Differentiation between stoichiometric and anticatalytic antioxidant properties of benzoic acid analogues: A structure/redox potential relationship study

- Stoichiometric and anticatalytic antioxidant activities of benzoic acid analogues.
- A voltammetric device to study redox potential in small volume samples.
- Stoichiometric action based on ABTS radical reduction and neutrophil ROS production.
- Anticatalytic action based on myeloperoxidase enzyme activity assay (SIEFED).
- Anticatalytic antioxidants of myeloperoxidase cannot be predicted by voltammetry.

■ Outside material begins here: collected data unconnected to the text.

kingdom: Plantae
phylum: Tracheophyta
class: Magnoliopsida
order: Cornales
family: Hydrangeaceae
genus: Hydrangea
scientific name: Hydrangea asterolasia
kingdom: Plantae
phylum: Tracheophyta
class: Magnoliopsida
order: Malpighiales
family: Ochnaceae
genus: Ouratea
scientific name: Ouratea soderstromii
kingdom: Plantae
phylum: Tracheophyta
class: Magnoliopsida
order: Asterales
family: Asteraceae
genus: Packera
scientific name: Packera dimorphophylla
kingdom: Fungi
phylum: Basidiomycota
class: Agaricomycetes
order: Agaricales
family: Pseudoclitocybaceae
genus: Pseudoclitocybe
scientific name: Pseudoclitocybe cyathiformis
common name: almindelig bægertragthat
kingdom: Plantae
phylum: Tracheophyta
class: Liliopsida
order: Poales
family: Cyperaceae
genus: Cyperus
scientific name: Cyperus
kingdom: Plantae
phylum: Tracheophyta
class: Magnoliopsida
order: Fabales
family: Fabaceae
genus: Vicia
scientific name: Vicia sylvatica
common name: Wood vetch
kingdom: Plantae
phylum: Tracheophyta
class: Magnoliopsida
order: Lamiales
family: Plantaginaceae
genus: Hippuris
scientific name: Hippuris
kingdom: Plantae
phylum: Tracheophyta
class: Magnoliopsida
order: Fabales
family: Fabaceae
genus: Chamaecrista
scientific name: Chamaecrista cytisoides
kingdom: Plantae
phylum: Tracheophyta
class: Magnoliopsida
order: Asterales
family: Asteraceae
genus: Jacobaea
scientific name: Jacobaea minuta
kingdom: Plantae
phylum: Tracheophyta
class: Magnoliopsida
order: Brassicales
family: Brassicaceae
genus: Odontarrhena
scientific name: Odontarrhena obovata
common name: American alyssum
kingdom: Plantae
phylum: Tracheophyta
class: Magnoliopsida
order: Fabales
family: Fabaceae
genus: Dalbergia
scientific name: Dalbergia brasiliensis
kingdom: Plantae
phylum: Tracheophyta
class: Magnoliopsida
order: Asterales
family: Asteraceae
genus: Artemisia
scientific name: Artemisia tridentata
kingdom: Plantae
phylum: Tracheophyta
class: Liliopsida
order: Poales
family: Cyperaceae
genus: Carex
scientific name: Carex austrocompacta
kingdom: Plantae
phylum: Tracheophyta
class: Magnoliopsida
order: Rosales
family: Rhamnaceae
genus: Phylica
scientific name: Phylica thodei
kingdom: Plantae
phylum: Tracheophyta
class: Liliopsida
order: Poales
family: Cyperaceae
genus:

We investigated the antioxidant activities of some phenolic acid derivatives on a cell free system and on cellular and enzymatic models involved in inflammation. The stoichiometric antioxidant activities of phenolic acid derivatives were studied by measuring their capacity to scavenge the radical cation 2,2′-azino-bis(3-ethylbenzothiazoline-6-sulphonic acid) (ABTS+) and reactive oxygen species (ROS) produced by stimulated neutrophils. The anticatalytic antioxidant capacity of the molecules was evaluated on the activity of myeloperoxidase (MPO), an oxidant enzyme present in and released by the primary granules of neutrophils. The ROS produced by PMA-stimulated neutrophils were measured by lucigenin-enhanced chemiluminescence (CL) and the potential interaction of the molecules with MPO was investigated without interferences due to medium by Specific Immuno-Extraction Followed by Enzyme Detection (SIEFED). The antioxidant activities of the phenolic compounds were correlated to their redox potentials measured by differential pulse voltammetry (DPV), and discussed in relation to their molecular structure.The ability of the phenolic molecules to scavenge ABTS radicals and ROS derived from neutrophils was inversely correlated to their increased redox potential. The number of hydroxyl groups (three) and their position (catechol) were essential for their efficacy as stoichiometric antioxidants or scavengers. On MPO activity, the inhibitory capacity of the molecules was not really correlated with their redox potential. Likewise, for the inhibition of MPO activity the number of OH groups and mainly the elongation of the carboxylic group were essential, probably by facilitating the interaction with the active site or the structure of the enzyme. The redox potential measurement, combined with ABTS and CL techniques, seems to be a good technique to select stoichiometric antioxidants but not anticatalytic ones, as seen for MPO, what rather involves a direct interaction with the enzyme.